Puis il tourna le dos en murmurant des mots inintelligibles et s’en fut à la recherche d’Hélène.
L’Espagnol demeura d’abord stupéfait de la brusque réponse de son associé; puis il s’indigna.
—Cette femme! pensa-t-il. Elle va encore m’enlever mon meilleur ami!
A ce moment commençait la partie de la fête qui, pour beaucoup des invités, était la plus intéressante. Fritérini donnait des ordres à pleine voix aux métisses chargées du service. Sur les tables, faites de planches supportées par des chevalets et couvertes de draps de lit fraîchement lavés en guise de nappes, apparurent les victuailles les plus riches et les plus extraordinaires qu’avaient pu fournir le magasin du Gallego et tous les autres cabarets ou auberges des colonies proches de Rio Negro. C’étaient des mets européens ou nord-américains qui gardaient un goût de renfermé, un parfum d’étain et de fer blanc: porc de Chicago, saucisses de Francfort, foie gras, sardines de Galice, piments de la Rioja, olives de Séville, le tout venu, à travers l’océan, dans des boîtes métalliques ou des petits barils de bois.

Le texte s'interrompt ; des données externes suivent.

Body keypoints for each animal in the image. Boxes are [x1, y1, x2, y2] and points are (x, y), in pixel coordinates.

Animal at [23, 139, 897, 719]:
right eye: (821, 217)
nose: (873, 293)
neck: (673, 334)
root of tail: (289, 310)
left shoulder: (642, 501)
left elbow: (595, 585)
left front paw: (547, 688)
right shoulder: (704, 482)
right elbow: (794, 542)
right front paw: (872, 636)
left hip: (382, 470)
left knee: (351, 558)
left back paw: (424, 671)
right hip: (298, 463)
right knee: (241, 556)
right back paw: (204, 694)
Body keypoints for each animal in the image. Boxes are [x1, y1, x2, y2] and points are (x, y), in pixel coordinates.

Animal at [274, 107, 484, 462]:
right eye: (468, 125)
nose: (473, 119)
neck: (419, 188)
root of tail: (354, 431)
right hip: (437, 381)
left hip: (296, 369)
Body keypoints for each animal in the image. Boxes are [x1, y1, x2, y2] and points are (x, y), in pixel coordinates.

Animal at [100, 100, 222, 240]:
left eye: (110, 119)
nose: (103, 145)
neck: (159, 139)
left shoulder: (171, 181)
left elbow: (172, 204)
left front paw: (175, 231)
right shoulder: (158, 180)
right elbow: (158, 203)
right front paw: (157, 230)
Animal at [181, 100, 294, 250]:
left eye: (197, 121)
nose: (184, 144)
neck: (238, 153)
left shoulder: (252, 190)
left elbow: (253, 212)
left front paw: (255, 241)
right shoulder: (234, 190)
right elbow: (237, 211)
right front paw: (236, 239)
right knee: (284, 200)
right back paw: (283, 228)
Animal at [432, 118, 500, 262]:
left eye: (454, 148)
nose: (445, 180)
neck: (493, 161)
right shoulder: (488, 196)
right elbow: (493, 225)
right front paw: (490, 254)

Le choix des boissons était extraordinaire. Seuls quelques gringos venus des pays dits latins recherchaient les bouteilles de vin rouge. Les autres, en particulier les fils du pays, tenaient pour une boisson grossière les liquides couleur de sang, et la transparence des vins blancs leur était signe d’aristocratie.
Les bouchons de champagne ne cessaient de sauter à grand bruit. On buvait le vin mousseux comme on eût bu de l’eau du fleuve.

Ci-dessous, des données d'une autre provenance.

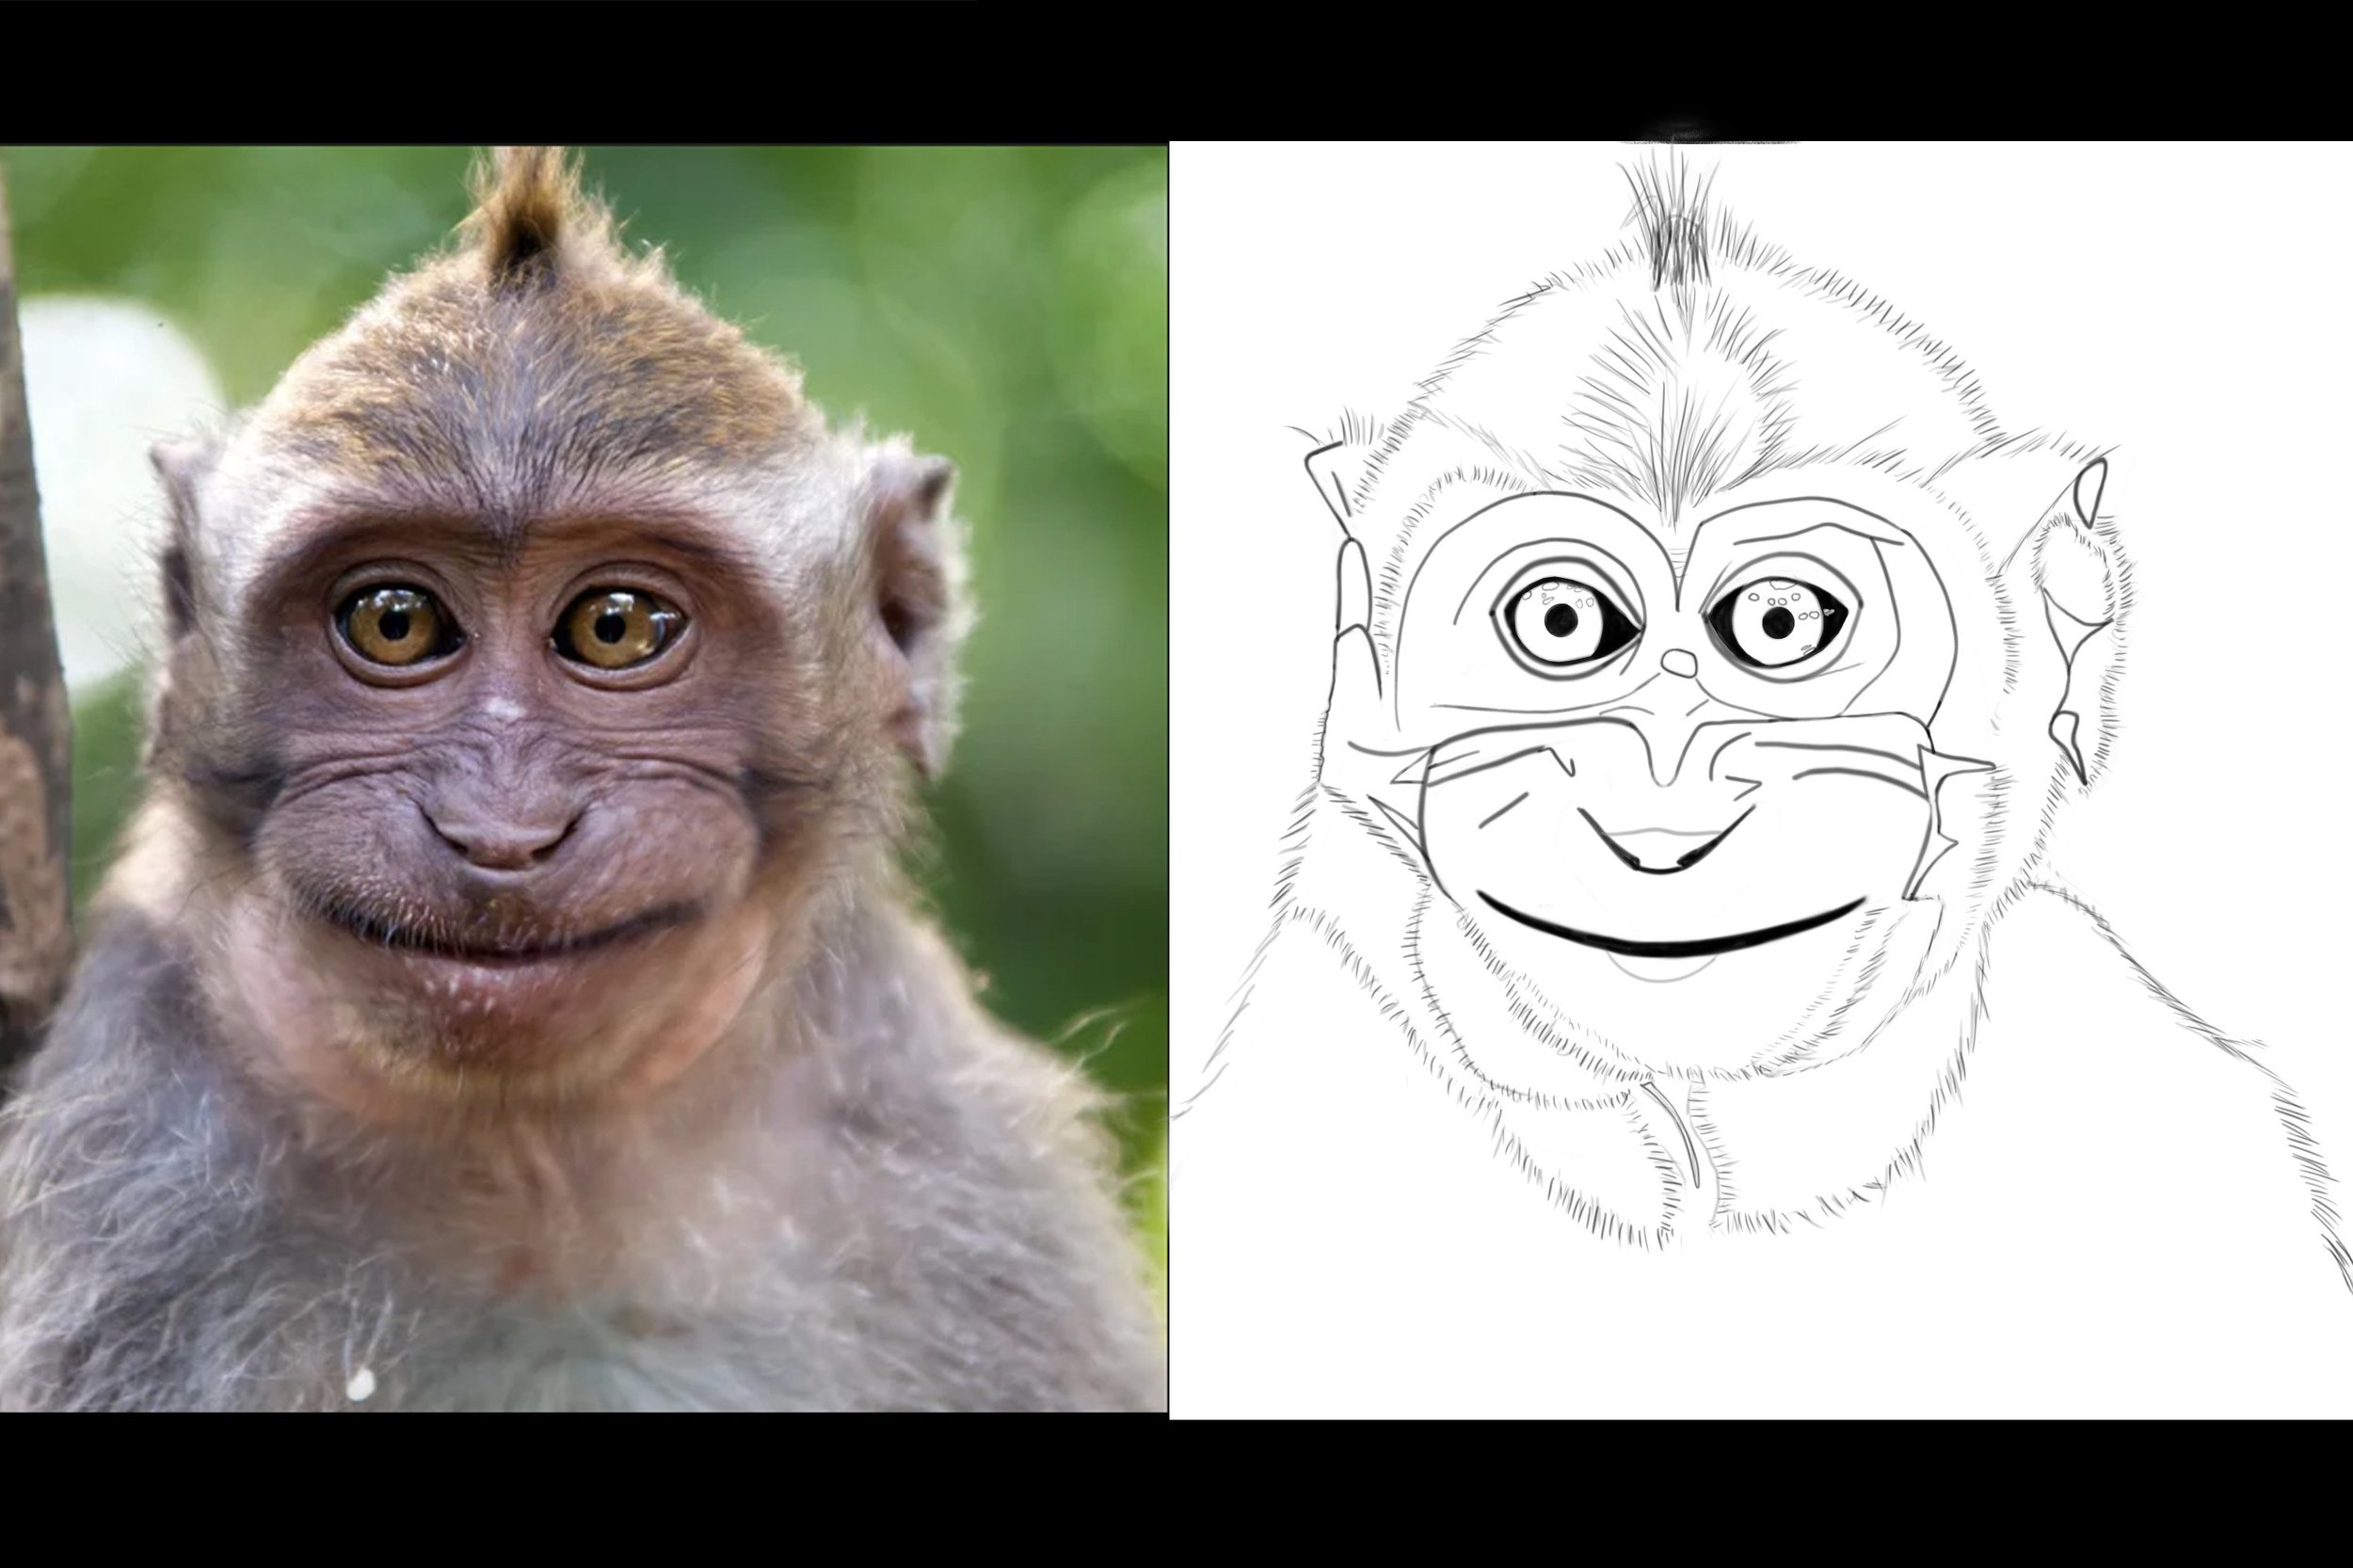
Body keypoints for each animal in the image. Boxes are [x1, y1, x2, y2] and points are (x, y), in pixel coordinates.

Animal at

—C’est cher en Europe, disait un Russe aux longs cheveux graisseux, mais ici, avec la différence du change!...
Le méticuleux Moreno s’inquiétait de la soif grandissante des invités. Il faisait des signes mystérieux à l’enthousiaste Fritérini et lui glissait au passage quelques mots dans l’oreille pour lui recommander l’économie et la prudence.